**Extracted text:**
However, the least relevant material to a modern programmer appears in the middle of volume 3, spanning about 100 pages: a detailed description on how to most efficiently use external tape drives to sort data that's too large to fit into main memory. As with most things Knuth, the presentation is fascinating and the theory is amazing. In short, the idea is to sort as much data as you can onto as many tapes as you have, and then merge the data from the tapes onto a final sorted tape. He considers the time needed to rewind the tapes as well as taking advantage of tape drives that can read and write both forward and backward, even accounting for things like rotational speed and the time it takes a tape to get rotating at full speed. As amazing as it is that anybody was ever able to work this out to such efficiency, I can't imagine how any of these algorithms could be applied outside of their original use case and if you really actually need to sort more data than you can fit into RAM, there are almost definitely better solutions than a bank of external tape drives. As carefully as I read all the other sections, I did find myself skimming through the more difficult exercises in this section.
Still, even setting aside the irrelevance of the middle section, it's as questionable how useful the rest of the content is to a modern software developer. It's almost as unlikely that any of us will be implementing our own sorting or searching routines as it is that we'll be developing the sorts of random number generators or unlimited precision math libraries that were the focus of volume 2. As interesting as the material is, these books are a huge time commitment, and if you don't have a lot of time to spare, you can probably spend it more "efficiently" on the study of machine learning algorithms or something else "enterprisey". If you do have the time, though, whether you actually apply the lessons from these books or not, it's fascinating to work through.
The last concern I hear (or read, anyway) from people is that the books not only use assembler for code examples, but use an imaginary assembler language that Knuth made up just for these books. Well, if you're on the fence about taking the plunge and diving into TAOCP and you're concerned about the cost, content, or relevance of these books, I can't say that I can reasonably set your mind at ease on any of these counts. However, if you're put off by the use of assembler, I can assure you that it's actually a relatively small part of the books. Further, all of the algorithms are presented first in what Knuth calls "pseudocode" but is nearly a compilable language. In fact, it's close enough to Python that translating it almost verbatim is practically a mechanical process.
Consider listing 1, below. This is Knuth's description of one of the more complex algorithms from volume 3, the AVL tree algorithm which keeps a binary tree balanced dynamically as new nodes are added to it. As you can see, Knuth has variables, structures, and looping constructs (although he doesn't seem to have had a chance to confer with Djikstra with regards to the use of GOTOs).

**Set problem 1:** Quote the passage on Knuth's books between "Consider listing 1, below." and "use of GOTOs).", inclusive.
The rows that follow have no connection to the passage on Knuth's books.

**Record extracts:**
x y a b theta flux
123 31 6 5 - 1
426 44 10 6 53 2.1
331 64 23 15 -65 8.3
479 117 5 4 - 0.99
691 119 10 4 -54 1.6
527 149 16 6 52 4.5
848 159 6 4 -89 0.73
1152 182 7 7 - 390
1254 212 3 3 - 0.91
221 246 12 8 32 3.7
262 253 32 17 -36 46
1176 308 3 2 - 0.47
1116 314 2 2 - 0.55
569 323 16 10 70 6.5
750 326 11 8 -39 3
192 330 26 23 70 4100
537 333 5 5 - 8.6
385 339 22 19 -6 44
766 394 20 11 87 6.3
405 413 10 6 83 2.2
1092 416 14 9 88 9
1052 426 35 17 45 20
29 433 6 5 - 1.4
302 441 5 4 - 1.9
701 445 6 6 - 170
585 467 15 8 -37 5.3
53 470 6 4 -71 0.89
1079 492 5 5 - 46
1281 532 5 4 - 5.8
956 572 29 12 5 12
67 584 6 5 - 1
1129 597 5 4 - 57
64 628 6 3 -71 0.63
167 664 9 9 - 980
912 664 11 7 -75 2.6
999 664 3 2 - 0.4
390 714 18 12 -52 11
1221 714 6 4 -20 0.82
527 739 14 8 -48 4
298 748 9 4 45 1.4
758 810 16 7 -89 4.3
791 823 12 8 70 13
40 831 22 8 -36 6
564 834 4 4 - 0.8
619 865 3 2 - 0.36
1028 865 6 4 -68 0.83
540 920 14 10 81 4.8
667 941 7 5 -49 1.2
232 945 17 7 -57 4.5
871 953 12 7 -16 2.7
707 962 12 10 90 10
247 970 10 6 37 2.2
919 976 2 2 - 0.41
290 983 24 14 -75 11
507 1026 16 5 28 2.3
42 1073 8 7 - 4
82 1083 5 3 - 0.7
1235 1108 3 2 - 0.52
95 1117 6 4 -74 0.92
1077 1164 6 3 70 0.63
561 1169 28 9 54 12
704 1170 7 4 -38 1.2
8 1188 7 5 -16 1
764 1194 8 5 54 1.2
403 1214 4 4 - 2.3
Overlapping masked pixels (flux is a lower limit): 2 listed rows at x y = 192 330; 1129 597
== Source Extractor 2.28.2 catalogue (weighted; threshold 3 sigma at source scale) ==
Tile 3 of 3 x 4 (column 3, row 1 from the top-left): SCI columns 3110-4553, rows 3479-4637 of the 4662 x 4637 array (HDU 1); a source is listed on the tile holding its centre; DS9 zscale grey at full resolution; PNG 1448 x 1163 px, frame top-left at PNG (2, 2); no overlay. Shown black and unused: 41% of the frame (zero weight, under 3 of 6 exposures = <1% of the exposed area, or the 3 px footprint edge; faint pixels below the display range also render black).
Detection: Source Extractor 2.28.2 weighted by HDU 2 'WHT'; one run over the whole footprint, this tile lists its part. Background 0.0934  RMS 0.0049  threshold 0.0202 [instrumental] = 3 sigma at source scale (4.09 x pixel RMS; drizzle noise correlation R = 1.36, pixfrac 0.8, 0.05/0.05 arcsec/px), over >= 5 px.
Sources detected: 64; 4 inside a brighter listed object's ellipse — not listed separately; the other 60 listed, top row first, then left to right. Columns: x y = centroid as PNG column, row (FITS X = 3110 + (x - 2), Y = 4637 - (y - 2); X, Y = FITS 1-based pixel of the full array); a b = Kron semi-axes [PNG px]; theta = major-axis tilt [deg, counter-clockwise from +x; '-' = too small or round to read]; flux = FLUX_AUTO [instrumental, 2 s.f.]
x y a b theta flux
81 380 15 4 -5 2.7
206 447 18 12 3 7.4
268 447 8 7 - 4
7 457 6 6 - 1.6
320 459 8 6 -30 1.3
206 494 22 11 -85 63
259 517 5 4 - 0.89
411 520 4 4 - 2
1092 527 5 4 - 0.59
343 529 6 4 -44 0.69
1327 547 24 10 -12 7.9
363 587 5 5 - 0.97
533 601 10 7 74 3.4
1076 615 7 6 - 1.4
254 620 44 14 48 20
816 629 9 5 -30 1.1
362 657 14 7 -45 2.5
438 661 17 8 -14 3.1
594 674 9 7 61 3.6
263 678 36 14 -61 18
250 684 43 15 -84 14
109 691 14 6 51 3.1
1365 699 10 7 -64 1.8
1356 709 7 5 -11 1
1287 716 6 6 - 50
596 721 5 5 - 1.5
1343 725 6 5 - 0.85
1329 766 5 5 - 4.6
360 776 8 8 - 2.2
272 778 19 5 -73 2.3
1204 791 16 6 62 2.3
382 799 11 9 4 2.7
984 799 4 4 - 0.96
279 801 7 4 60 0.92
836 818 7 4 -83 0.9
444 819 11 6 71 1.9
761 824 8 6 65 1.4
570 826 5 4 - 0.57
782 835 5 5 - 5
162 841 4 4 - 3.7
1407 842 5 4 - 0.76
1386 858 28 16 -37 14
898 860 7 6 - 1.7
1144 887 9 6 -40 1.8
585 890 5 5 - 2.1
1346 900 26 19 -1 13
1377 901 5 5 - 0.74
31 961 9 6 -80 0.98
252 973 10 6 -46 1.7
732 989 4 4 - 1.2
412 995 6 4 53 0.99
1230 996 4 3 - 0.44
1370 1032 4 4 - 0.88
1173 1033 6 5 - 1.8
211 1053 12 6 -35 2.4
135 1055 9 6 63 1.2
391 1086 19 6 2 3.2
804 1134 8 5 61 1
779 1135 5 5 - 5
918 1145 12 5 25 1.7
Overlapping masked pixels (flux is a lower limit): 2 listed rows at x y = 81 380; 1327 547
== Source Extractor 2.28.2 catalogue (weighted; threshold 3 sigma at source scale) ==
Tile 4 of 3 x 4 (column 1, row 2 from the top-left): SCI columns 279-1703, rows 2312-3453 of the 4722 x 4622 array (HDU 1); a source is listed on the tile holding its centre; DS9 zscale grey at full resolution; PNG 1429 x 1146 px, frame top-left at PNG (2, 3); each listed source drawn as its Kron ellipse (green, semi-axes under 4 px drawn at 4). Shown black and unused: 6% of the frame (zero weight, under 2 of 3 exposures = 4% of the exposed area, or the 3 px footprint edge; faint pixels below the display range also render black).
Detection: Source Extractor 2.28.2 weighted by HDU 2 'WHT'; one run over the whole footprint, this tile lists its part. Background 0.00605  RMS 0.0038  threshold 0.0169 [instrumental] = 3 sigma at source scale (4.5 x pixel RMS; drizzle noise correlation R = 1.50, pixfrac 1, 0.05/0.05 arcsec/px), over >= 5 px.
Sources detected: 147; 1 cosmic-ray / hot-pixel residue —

**Set problem 2:** Pick out every line in the rows that contains the string "lists".

**Full solution 1:**
Consider listing 1, below. This is Knuth's description of one of the more complex algorithms from volume 3, the AVL tree algorithm which keeps a binary tree balanced dynamically as new nodes are added to it. As you can see, Knuth has variables, structures, and looping constructs (although he doesn't seem to have had a chance to confer with Djikstra with regards to the use of GOTOs).

**Full solution 2:**
Detection: Source Extractor 2.28.2 weighted by HDU 2 'WHT'; one run over the whole footprint, this tile lists its part. Background 0.0934  RMS 0.0049  threshold 0.0202 [instrumental] = 3 sigma at source scale (4.09 x pixel RMS; drizzle noise correlation R = 1.36, pixfrac 0.8, 0.05/0.05 arcsec/px), over >= 5 px.
Detection: Source Extractor 2.28.2 weighted by HDU 2 'WHT'; one run over the whole footprint, this tile lists its part. Background 0.00605  RMS 0.0038  threshold 0.0169 [instrumental] = 3 sigma at source scale (4.5 x pixel RMS; drizzle noise correlation R = 1.50, pixfrac 1, 0.05/0.05 arcsec/px), over >= 5 px.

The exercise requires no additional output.